Skins. I'm probably a bit behind the curve with this one, but at least now I understand why this should be the first time I've seen it, given that I can't imagine the trailers would have piqued my interest had one caught my attention. The strangest realisation, at least for me, is that this is what most English television now looks like from where I'm sat, and have been sat since 2011. I realise most American sitcoms are three people on a sofa, with a fourth walking in the door and asking how's it hanging? as the laugh track goes ballistic; but I think I'd rather have even that than yet more teenagers cracking rape jokes in front of a shaky camera with Arctic fucking Monkeys on the soundtrack. At least American sofa comedy is honest about being a corporate entertainment product and doesn't try to pass itself off as the Sex Pistols. The entire internet seems to have thought Skins was great, with some even claiming it provides an uncannily accurate mirror to their own lives. Maybe teenagers have changed, because in my day they were mostly socially inept spotty twats bearing no resemblance to these wisecracking post-ironic sophisticates busily arranging to have each other's cherries casually popped in between viola lessons and twocking cars. Of course, we was yer actual working class, give or take some small change, although apparently so are this lot. You can tell the kids from Skins are working class because they go to what is amusingly identified as a posh party in the first episode, meaning that they themselves ain't posh - I guess - and admittedly most kids of my generation and milieu generally started our day auditioning for the city chamber choir at a private girls' school. You can also tell that the kids from Skins are working class because they use street credibility words and commonly greet each other with a chirpy call of shit your bollocks out of my titting cock you wanking fucking cunty knob, which as you know is how working class kids on the street tend to speak. Skins falls somewhere between being J.K. Rowling's Trainspotting and the Inbetweeners taken seriously, and is as such unwatchable. At the risk of appearing judgemental, if you enjoy Skins then you're a fucking idiot. Sorry.

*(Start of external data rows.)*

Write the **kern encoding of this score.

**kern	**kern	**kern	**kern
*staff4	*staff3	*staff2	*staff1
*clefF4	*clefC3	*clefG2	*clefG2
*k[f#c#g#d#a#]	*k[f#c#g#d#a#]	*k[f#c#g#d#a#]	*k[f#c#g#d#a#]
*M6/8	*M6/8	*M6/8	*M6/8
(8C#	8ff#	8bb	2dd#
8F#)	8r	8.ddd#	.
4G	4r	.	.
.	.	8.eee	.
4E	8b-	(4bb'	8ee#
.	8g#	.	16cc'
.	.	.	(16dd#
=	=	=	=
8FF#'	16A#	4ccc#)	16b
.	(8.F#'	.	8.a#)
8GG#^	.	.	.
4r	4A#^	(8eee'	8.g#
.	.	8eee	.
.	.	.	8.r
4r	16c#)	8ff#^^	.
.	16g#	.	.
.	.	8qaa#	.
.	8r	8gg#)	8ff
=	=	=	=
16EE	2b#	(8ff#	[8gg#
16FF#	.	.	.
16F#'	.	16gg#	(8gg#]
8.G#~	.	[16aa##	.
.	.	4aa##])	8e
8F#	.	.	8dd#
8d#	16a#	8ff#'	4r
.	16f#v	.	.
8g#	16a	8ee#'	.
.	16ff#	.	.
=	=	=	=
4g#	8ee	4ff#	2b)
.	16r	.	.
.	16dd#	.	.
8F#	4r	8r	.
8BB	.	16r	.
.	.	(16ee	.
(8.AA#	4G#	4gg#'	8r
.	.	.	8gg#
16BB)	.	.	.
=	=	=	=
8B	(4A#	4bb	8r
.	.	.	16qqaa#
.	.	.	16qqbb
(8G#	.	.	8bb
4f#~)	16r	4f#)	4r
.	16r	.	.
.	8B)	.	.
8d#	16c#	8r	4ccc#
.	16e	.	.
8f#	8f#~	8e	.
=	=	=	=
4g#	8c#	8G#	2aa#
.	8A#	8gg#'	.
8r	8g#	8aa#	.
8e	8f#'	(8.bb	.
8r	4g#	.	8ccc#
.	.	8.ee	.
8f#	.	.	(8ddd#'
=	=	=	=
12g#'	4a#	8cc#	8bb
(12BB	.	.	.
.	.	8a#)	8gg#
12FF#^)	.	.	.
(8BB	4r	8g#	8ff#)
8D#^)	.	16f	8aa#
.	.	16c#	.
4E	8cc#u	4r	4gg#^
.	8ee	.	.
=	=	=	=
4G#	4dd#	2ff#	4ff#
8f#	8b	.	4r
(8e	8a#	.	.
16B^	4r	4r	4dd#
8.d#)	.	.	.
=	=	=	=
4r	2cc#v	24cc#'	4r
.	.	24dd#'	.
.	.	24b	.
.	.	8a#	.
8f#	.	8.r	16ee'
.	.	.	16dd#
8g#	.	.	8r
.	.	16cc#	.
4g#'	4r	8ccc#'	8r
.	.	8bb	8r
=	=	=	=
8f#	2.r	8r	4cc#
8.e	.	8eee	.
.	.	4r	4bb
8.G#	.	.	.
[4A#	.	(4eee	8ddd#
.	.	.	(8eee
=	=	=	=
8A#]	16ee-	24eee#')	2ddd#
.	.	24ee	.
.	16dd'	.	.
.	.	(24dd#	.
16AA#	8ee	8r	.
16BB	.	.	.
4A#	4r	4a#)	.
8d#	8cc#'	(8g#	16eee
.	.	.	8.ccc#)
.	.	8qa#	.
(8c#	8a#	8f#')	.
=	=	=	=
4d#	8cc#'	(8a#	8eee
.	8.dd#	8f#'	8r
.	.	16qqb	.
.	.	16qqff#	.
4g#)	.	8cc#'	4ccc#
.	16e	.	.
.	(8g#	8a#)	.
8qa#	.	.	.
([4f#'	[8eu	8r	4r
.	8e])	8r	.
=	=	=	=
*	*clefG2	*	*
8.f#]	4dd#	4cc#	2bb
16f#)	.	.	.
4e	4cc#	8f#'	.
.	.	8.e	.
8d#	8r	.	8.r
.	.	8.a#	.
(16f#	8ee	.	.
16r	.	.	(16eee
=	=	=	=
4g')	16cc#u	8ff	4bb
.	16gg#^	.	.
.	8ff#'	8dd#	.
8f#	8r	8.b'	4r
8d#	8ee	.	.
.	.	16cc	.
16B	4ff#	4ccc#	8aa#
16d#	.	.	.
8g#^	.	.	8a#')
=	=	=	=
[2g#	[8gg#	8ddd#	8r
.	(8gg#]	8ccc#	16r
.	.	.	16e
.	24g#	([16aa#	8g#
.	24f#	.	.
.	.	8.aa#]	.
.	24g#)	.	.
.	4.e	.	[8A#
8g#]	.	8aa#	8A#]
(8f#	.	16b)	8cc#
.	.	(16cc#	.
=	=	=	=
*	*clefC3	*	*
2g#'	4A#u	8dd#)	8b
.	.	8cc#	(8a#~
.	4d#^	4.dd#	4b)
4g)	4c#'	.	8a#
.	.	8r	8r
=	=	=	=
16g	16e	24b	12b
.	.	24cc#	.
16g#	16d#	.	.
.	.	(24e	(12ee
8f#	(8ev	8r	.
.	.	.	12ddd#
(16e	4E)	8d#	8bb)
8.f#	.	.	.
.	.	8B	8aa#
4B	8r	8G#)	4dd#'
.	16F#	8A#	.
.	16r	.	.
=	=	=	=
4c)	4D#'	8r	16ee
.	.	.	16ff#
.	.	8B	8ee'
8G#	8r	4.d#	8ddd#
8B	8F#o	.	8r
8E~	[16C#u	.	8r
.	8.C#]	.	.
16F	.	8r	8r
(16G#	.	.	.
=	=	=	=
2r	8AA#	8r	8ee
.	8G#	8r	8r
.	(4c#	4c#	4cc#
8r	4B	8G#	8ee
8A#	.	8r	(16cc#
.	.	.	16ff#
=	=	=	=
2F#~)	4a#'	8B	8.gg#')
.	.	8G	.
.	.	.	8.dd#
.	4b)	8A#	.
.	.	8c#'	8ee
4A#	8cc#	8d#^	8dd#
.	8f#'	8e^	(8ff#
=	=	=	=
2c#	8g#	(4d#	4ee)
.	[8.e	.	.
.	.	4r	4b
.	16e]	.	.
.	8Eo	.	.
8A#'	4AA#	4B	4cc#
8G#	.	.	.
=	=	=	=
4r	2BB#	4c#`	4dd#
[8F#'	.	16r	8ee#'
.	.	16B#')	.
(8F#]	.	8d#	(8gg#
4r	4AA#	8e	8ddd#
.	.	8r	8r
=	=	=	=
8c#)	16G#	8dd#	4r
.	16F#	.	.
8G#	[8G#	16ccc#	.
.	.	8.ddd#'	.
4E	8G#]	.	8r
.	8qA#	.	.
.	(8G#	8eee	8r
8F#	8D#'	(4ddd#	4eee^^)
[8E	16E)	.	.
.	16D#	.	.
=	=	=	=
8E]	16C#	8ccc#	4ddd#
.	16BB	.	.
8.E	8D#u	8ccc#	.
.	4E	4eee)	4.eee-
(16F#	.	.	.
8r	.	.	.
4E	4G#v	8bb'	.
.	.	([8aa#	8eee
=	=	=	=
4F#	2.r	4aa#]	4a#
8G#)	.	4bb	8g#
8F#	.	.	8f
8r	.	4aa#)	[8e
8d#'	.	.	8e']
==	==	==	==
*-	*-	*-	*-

Vikings. It's like The Sopranos with longships, they said. The first episode looked more like CSI: Götaland due to an excessively digitised image speeding up, slowing down and pulling all those jerky little moves which make everything look like a Nine Inch Nails video - the stuff which suggests a game presumably in the hope of conning a few teenagers into watching. Maybe it comes to resemble The Sopranos as the series goes on, or maybe whoever said that was simply watching The Sopranos in the mistaken belief of it being a later instalment of the same story set in modern New Jersey. My knowledge of Viking culture is only marginally smaller than my enthusiasm for the same, so I don't know how authentic this was - apparently the story of a Viking who discovers America, or who discovers something across the sea which his Viking CEO has forbidden him to discover. The fact of it being produced by the History Channel doesn't bode any better than the fact of the first episode comprising a sequence of scenes I've seen a million times before.

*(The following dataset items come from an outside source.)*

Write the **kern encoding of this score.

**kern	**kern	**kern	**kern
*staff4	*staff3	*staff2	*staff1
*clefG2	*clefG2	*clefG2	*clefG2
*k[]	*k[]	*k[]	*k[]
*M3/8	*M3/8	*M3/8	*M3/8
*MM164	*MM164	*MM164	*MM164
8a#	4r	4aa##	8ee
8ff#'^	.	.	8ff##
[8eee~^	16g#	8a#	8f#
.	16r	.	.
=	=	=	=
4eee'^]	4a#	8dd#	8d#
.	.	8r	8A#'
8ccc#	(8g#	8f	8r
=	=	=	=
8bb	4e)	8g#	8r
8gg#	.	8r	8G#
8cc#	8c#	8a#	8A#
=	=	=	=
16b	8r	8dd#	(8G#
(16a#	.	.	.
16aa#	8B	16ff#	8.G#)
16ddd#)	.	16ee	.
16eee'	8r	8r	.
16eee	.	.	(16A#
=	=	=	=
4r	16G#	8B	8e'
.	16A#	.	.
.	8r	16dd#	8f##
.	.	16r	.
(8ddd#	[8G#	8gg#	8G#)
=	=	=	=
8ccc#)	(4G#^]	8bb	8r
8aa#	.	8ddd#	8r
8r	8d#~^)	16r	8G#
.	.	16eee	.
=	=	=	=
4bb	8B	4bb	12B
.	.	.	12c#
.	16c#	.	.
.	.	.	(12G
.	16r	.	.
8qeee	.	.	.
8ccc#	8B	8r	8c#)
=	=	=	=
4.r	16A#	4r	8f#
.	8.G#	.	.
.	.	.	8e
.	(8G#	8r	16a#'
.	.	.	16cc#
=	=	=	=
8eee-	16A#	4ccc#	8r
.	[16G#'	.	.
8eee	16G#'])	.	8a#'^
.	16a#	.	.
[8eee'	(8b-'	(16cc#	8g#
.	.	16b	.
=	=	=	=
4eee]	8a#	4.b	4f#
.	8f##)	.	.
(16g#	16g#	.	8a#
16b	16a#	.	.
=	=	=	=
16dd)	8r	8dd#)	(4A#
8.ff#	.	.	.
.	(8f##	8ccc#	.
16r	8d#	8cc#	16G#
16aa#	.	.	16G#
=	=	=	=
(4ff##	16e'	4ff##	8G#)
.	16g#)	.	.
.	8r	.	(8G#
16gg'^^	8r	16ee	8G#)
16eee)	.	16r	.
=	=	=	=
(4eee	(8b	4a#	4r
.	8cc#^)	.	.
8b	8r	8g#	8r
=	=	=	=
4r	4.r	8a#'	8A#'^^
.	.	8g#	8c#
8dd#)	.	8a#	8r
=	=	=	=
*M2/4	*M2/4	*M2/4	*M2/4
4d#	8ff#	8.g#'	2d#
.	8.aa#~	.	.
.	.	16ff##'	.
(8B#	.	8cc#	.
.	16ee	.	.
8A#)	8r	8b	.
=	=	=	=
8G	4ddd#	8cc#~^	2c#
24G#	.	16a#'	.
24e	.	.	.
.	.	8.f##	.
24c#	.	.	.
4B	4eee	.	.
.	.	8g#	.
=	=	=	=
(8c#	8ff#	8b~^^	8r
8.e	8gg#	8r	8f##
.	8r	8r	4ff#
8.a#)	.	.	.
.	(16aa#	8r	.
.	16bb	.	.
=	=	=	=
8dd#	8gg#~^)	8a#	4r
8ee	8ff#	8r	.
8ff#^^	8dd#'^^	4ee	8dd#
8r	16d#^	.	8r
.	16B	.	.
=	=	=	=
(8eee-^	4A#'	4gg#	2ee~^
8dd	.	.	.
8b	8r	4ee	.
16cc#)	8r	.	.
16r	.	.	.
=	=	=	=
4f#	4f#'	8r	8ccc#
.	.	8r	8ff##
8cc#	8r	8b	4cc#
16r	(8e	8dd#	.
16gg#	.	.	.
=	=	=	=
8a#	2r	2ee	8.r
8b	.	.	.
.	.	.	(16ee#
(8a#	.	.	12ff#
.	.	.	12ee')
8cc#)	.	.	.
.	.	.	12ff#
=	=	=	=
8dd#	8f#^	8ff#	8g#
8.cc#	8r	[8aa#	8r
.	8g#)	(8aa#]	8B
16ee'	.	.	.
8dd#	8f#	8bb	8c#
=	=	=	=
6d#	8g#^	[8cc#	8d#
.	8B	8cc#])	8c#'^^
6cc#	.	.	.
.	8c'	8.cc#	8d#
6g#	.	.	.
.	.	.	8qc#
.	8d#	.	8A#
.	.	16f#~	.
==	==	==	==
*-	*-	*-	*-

Oh look, our hero is off on business, and here's a couple of ruffians calling on his feisty Viking wife intent on having their wicked way, and bugger me - she's just beaten both of them up and sent them packing due to her characteristic feistiness. Who could possibly have seen that coming?

The dialogue was about what you'd expect. No-one actually said talk to the hand or ain't nobody got time for that in this episode, but it wouldn't have made much difference. Most of the script has been written in the Marvel comics version of Shakespeare with a vaguely Scandinavian accent, and the bloke who built the boat was Keith Flint whom older boys and girls will remember from the Prodigy.